## [What this exercise asks]
[a] Duplicate the part of the Subaru forum post starting with "Jump to content" and going on through "for several hours....".
[b] In the Subaru forum post, what part did the poster soak overnight in carb cleaner?
[c] Translate this sentence from the Subaru forum post into Spanish: "Now the Weber ran baby-bottom smooth, so I knew it was FI related."

## [Text segment]
Segment Open

Jump to content
Ultimate Subaru Message Board

Recommended Posts

So the SPFI conversion on the Brat's EA81 runs quite well so far....

 

The idle quality was not what you would call.... lets see here..... good? :rolleyes:

It was wandering a bit, and idleing rough. Now the Weber ran baby-bottom smooth, so I knew it was FI related. I started checking parts, and replacing stuff with JY bits to verify. Soaked a low mileage IAC in some knarly carb cleaner overnight - looks like new. Nothing changed. Changed the MAF, CTS, TPS (and adjusted) - no change. Adjusted the timing (third or fourth time), adjusted the idle screw, cleaned stuff.... followed by hand wringing and teeth gnashing..... beer...... scour EA82 FSM for several hours....

Segment Closed

## [The data]

Segment Open

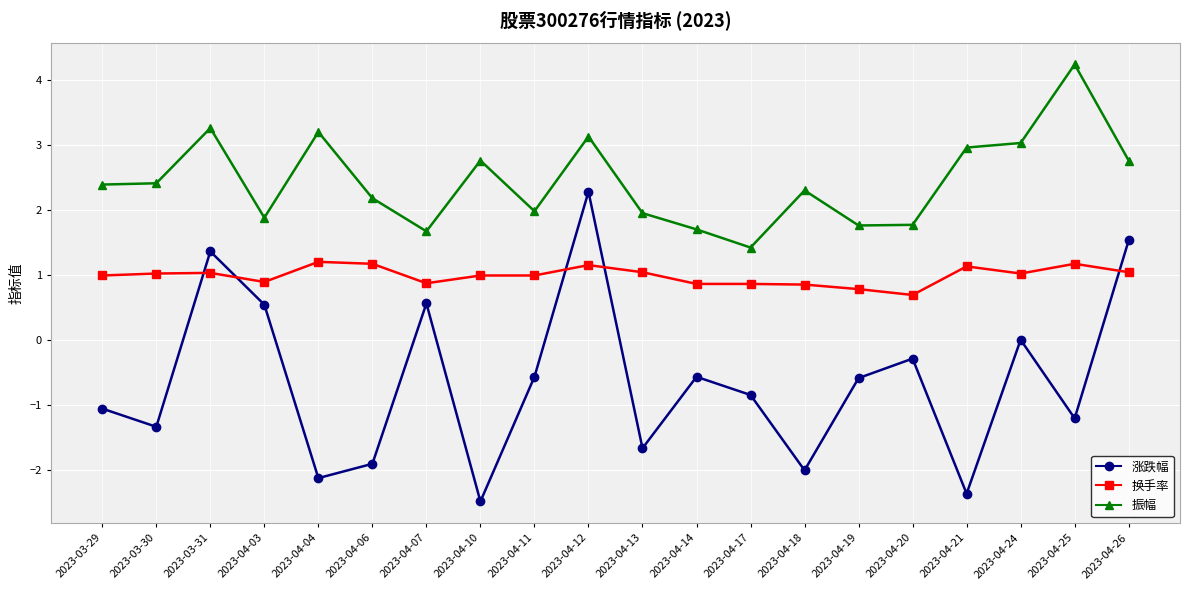

What is the label of the 10th point from the left?

2023-04-12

Segment Closed

## [Task answers]
[a]
Jump to content
Ultimate Subaru Message Board

Recommended Posts

So the SPFI conversion on the Brat's EA81 runs quite well so far....

 

The idle quality was not what you would call.... lets see here..... good? :rolleyes:

It was wandering a bit, and idleing rough. Now the Weber ran baby-bottom smooth, so I knew it was FI related. I started checking parts, and replacing stuff with JY bits to verify. Soaked a low mileage IAC in some knarly carb cleaner overnight - looks like new. Nothing changed. Changed the MAF, CTS, TPS (and adjusted) - no change. Adjusted the timing (third or fourth time), adjusted the idle screw, cleaned stuff.... followed by hand wringing and teeth gnashing..... beer...... scour EA82 FSM for several hours....

[b] A low mileage IAC.

[c] El Weber, en cambio, funcionaba suave como la piel de un bebé, así que supe que tenía que ver con la FI.